Tench is no flashy showman, sliding in like part of the furniture on Hackney Diamonds’ “Dreamy Skies”, brooding beautifully on Bonnie Raitt’s “I Can’t Make You Love Me” and delivering an emotional gut punch on Johnny Cash’s version of “Hurt”. He takes the same intuitive approach to his own music. “If a song shows up, you’ve gotta write it,” he told The Hollywood Reporter in 2014. Feargal Sharkey and Roseanne Cash have benefitted from his largesse, scoring hits with “You Little Thief” and Petty co-write “Never Be You”, respectively.

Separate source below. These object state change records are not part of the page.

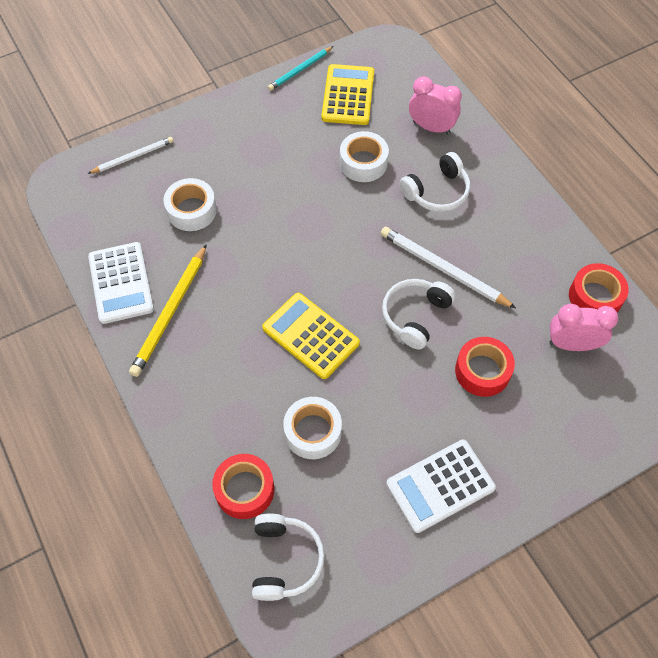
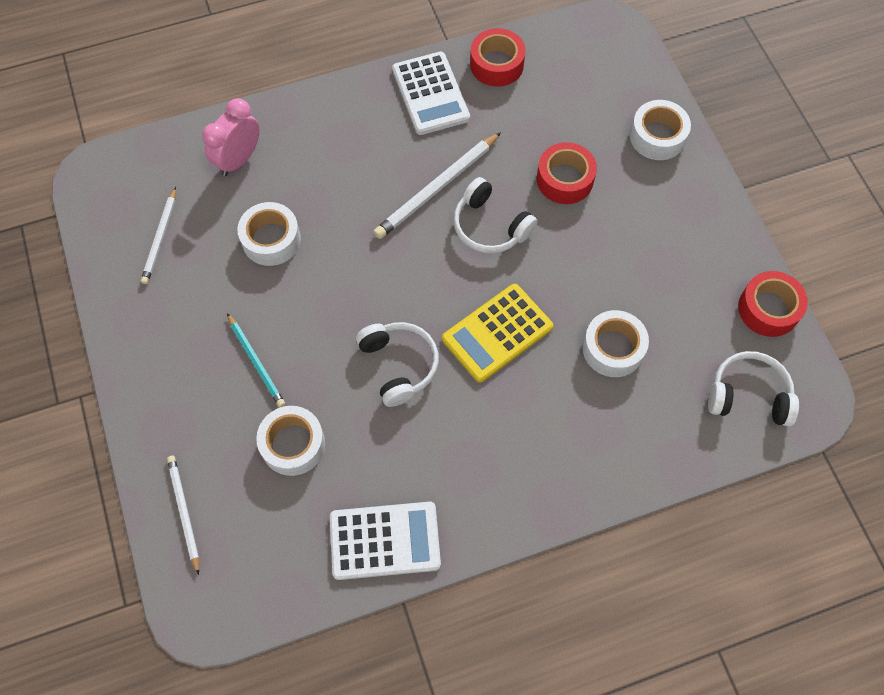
camera: 80 degrees left, 5 degrees up
yellow pencil [129,244,207,377] -> none
red tape [212,454,274,519] -> red tape moved to [738,271,808,337]
turquoise pencil [268,46,333,91] -> turquoise pencil moved to [227,313,285,407]
yellow calculator [321,64,374,125] -> white pencil [141,187,176,284]
white calculator [386,440,496,533] -> white calculator moved to [392,52,470,135]
white headphones [400,152,470,212] -> white headphones moved to [356,322,439,407]
pink clock [549,304,619,351] -> none
none -> white tape [630,100,691,160]

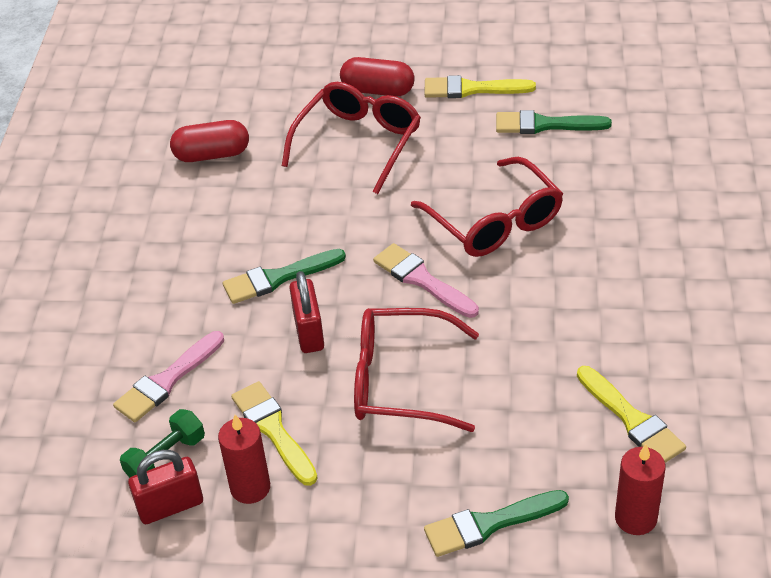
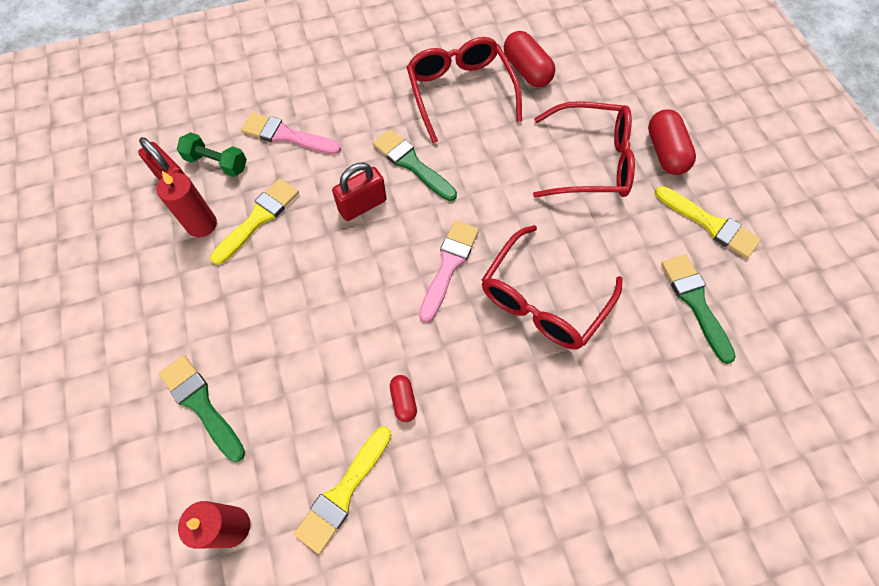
camera: 65 degrees right, 20 degrees up
red glasses [354,308,479,432] -> red glasses moved to [407,37,522,143]
yellow brush [425,75,536,98] -> yellow brush turned 150 degrees clockwise [655,186,761,259]
none -> red capsule [390,375,417,422]

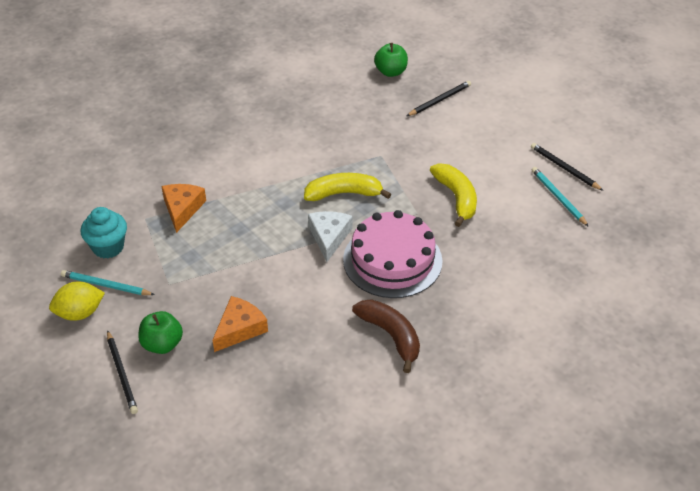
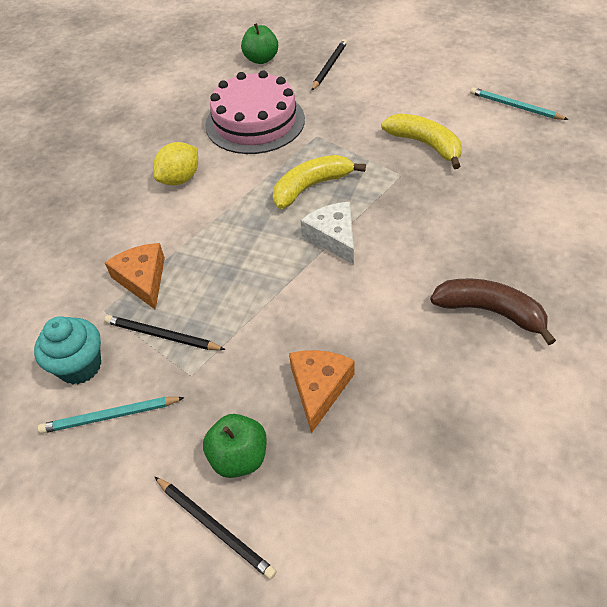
camera: 25 degrees left, 5 degrees up
yellow lemon [49,281,105,321] -> yellow lemon moved to [153,142,198,185]
pink cake [343,210,442,298] -> pink cake moved to [205,70,305,154]
black pencil [531,143,603,191] -> black pencil moved to [105,315,226,350]

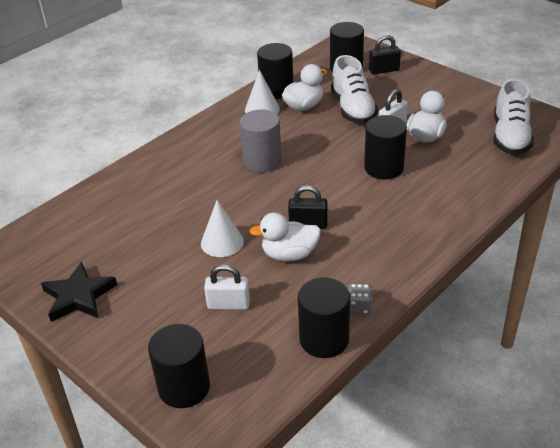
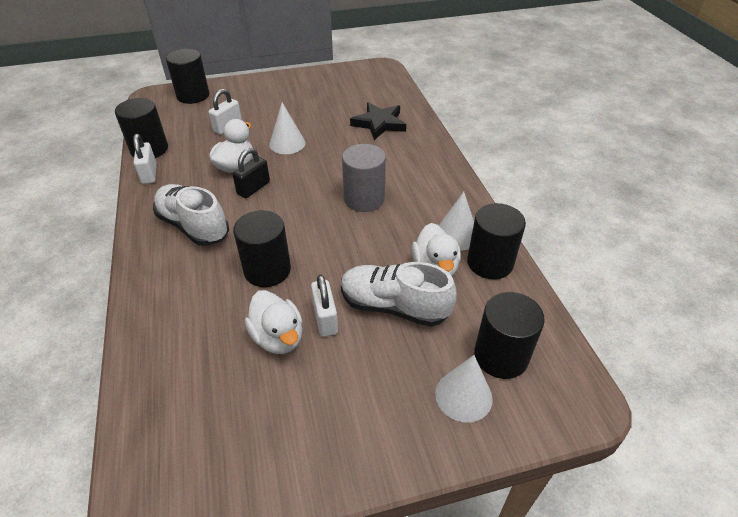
camera: 120 degrees right, 5 degrees up
black star [41,261,117,322] -> black star moved to [350,103,406,140]
grey dice [348,283,372,314] -> white padlock [133,134,157,184]
black padlock [369,35,401,75] -> white cone [435,355,493,423]
white shoe [494,79,534,155] -> white shoe moved to [153,184,229,246]

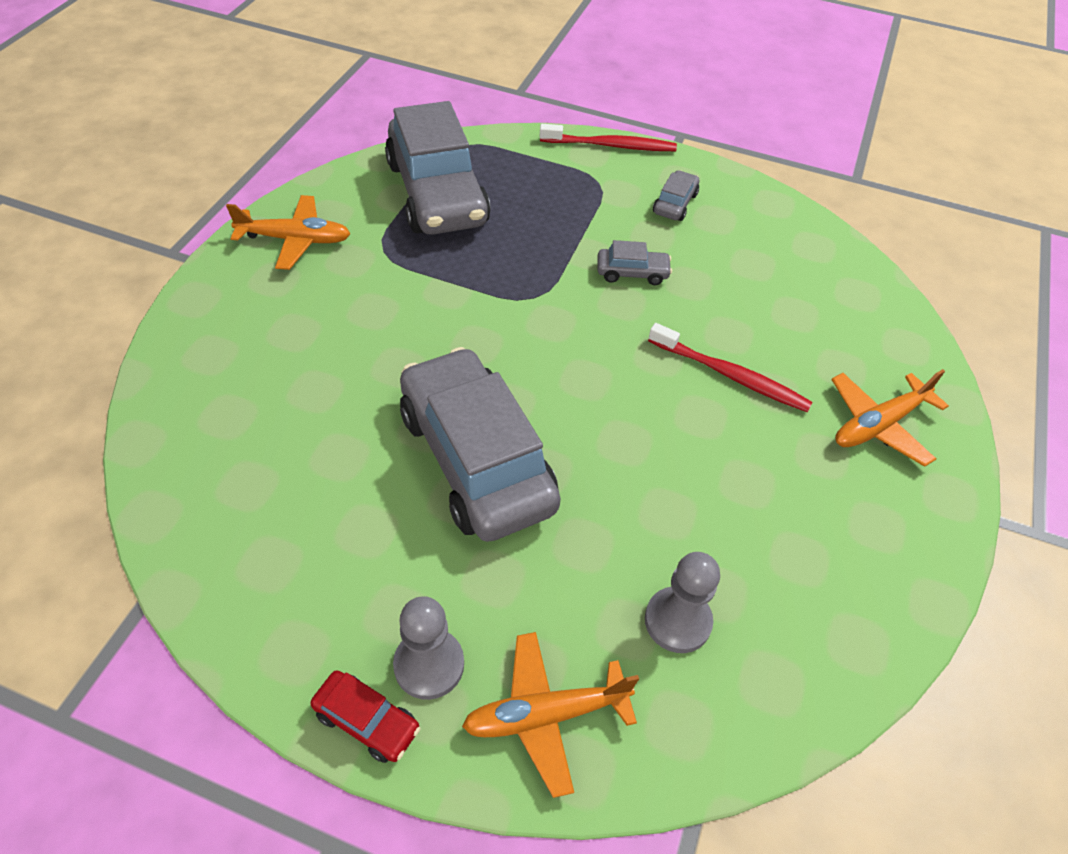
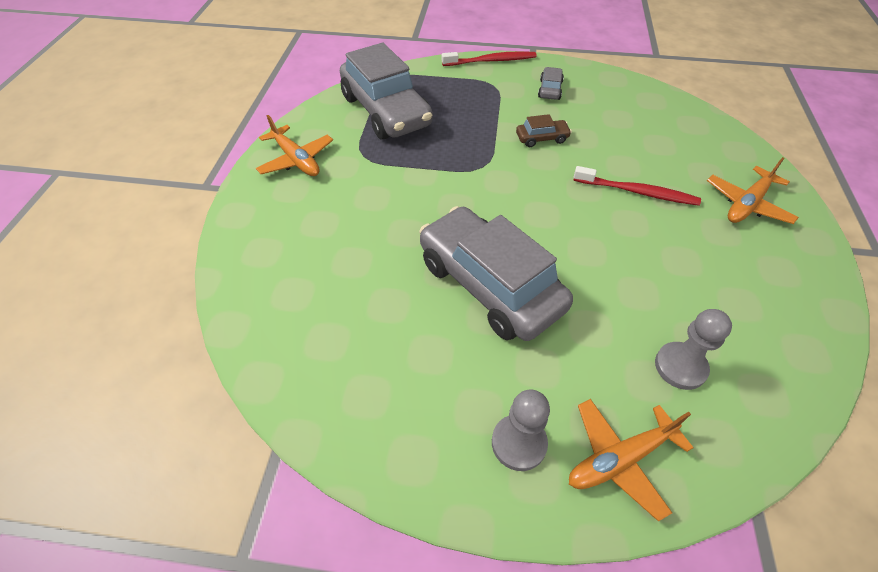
camera: 10 degrees left, 0 degrees up
orange plane [226,195,351,270] -> orange plane turned 60 degrees clockwise [256,115,333,176]
red car [311,670,420,763] -> none
grey car [597,240,672,285] -> brown car [516,114,572,147]

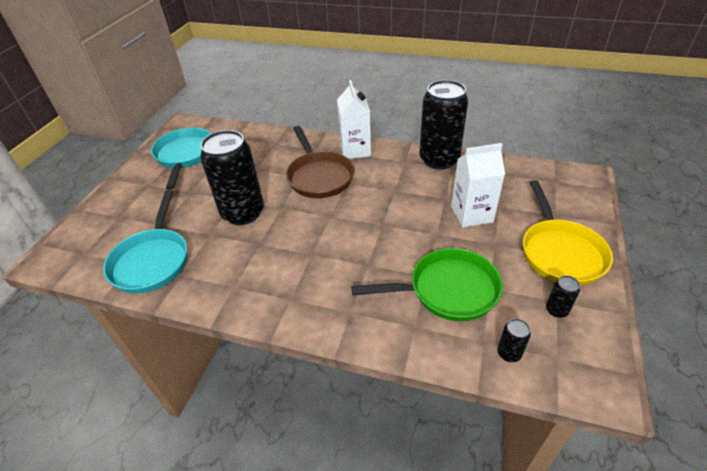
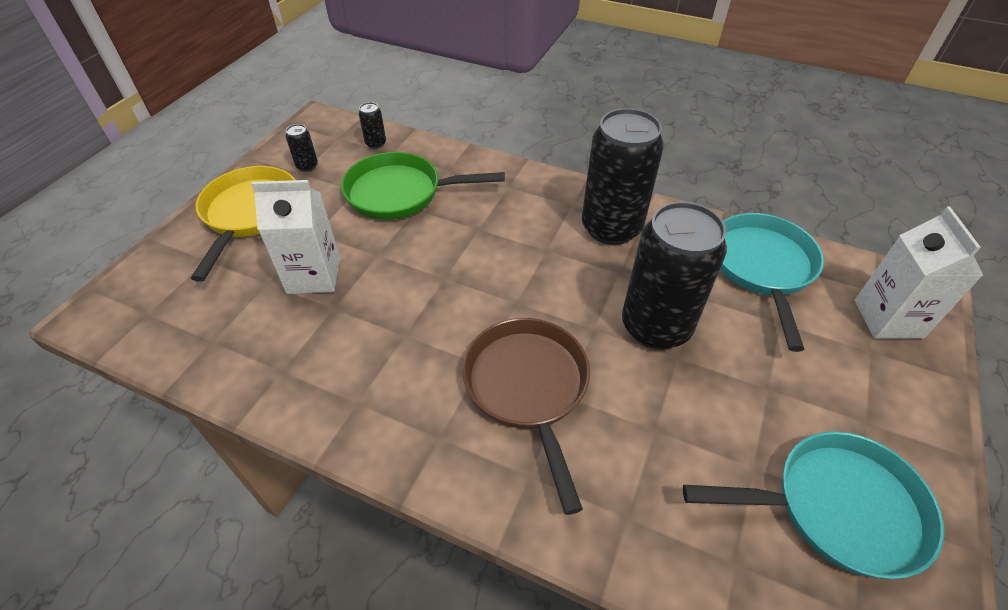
camera: 175 degrees left, 5 degrees up
turquoise pan [151,128,211,190] -> turquoise pan turned 90 degrees counterclockwise [683,431,944,579]
white carton [337,80,371,159] -> white carton moved to [855,207,983,339]
black can [419,80,468,169] -> black can moved to [582,108,664,245]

The songs that make up on The Melancholy Season have been percolating for some time, with births (his first child), deaths (Petty) and marriage (to writer Alice Carbone) all delaying recording. Tench favours a limited palette, citing Dylan’s John Wesley Harding and Lennon’s Plastic Ono Band, both uncluttered benchmarks using a small cast of players. Tench’s team here includes Jonathan Wilson, also on drums, bassist Sebastian Steinberg and classy cameos from Dawes’ Taylor Goldsmith, singer-songwriter Jenny O and Nickel Creek’s Sarah Watkins.
The opening title track is a gem of poetic parsimony, conjuring a world of turning seasons and moods from a few well-chosen phrases, layered with simpatico textures. First, the graceful stroking of piano, lithe and effortless, then gentle bassline, metronomic beat and the warm bath of organ, keeping it simple yet somehow sumptuous. It’s an arresting start, the work of a man alive to and respectful of his environment. “Pledge” is pacier and more voluble, a peppy meditation on the mysteries of time and nature with a touch of fabulism and Biblical allusions. It builds to a clamorous prayer for social justice, looking for some earthly redemption, and signs off with a well-aimed lyrical dart: “Jesus ain’t the only one that wept.”
Tench steers his team through the rollicking rock’n’roll of “Rattle”, an impish cavalcade of freewheeling philosophy and juke joint spirit, before dispensing with their services on bare bones ballad “If She Knew”. There is a husky sweetness to Tench’s tone, channelling some of the gruff melodrama of Lee Hazlewood here and the beer-goggled night vision of Tom Waits on mischievous lounge bar vignette “Wobbles”, which previously featured as an instrumental on his 2014 debut You Should Be So Lucky.
“Back” is delicious brooding R&B, with aqueous bassline, stealthy sustained notes on Hammond and acid inflections from Wilson on guitar. Tench sounds like a total cat but not so cool that he won’t beg for the return of his woman. He lets the vulnerability in his voice leak out on outlaw country amble “Like Crystal”. Accompanied by a loping bassline, like a trusty old steed, he sizes up the return of an old adversarial love. Even better, “Dallas” reels you in from the first line as Tench plays the mildly repentant drifter, raising a wizened toast to all the folks he’s vexed before.
Tench jokes that he sings like Chet Baker if Baker couldn’t sing. His second instrument has taken a battering in the decade since his debut, but he has emerged from mouth cancer surgery in 2023 with a rebuilt jaw, refreshed purpose and an album of songs encompassing beguiling naivety, terse wisdom and twinkling regret.